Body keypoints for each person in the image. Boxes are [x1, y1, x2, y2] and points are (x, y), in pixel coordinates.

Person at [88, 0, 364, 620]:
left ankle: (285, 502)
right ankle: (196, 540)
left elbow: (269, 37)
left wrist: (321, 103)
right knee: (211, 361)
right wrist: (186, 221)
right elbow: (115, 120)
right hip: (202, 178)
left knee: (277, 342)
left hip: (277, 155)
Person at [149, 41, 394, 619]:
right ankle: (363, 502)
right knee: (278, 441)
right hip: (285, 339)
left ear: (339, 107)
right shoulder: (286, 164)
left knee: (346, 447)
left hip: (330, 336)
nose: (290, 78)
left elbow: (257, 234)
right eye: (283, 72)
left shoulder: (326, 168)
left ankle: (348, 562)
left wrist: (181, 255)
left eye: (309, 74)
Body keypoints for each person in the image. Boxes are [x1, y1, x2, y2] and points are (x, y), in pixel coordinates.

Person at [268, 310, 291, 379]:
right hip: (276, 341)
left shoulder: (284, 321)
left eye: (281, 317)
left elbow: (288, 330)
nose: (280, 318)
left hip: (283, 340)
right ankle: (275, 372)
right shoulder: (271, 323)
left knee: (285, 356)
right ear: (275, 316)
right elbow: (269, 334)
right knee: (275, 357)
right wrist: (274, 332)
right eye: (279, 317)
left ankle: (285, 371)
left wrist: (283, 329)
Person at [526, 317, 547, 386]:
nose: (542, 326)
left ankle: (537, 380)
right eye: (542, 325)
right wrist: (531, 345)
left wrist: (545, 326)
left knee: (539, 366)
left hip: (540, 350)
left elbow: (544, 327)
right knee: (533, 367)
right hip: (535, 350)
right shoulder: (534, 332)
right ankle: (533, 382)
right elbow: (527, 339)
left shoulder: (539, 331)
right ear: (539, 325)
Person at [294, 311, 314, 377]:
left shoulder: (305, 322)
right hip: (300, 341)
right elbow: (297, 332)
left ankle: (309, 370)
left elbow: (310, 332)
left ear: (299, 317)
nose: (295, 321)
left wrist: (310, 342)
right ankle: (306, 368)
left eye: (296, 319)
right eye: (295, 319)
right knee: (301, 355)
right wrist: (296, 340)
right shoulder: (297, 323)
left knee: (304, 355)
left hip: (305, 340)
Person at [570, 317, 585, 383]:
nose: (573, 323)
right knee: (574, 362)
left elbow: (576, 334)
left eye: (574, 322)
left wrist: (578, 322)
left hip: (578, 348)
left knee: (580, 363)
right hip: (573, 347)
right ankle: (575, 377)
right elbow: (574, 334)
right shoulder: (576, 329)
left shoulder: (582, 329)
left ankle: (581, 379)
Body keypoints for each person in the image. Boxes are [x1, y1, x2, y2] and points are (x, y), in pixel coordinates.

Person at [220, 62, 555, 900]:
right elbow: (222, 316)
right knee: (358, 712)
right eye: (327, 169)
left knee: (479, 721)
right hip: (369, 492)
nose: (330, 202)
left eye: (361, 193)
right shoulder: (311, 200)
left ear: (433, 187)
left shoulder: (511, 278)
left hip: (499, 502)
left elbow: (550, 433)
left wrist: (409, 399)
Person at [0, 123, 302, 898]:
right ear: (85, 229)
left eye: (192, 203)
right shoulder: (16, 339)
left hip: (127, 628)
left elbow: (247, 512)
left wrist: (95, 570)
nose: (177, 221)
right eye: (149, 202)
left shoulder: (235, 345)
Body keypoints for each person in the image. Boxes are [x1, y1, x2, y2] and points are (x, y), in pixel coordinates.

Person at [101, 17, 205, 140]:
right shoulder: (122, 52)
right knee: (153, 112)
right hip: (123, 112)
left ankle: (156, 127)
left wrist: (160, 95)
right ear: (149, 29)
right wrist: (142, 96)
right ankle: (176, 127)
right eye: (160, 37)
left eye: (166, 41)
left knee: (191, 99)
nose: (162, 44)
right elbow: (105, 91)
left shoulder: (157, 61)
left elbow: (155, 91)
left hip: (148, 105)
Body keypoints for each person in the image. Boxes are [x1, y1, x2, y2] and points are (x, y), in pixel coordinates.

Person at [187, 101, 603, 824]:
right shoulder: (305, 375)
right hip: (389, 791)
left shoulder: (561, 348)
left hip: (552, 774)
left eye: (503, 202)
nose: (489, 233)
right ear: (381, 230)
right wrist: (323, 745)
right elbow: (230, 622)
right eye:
• • • •
Nothing but the lines from the one with "left shoulder: (561, 348)" through the last line of the entries should be repeated, and those exactly.

left shoulder: (561, 348)
left hip: (552, 774)
left eye: (503, 202)
nose: (489, 233)
right ear: (381, 230)
right wrist: (323, 745)
right elbow: (230, 622)
right eye:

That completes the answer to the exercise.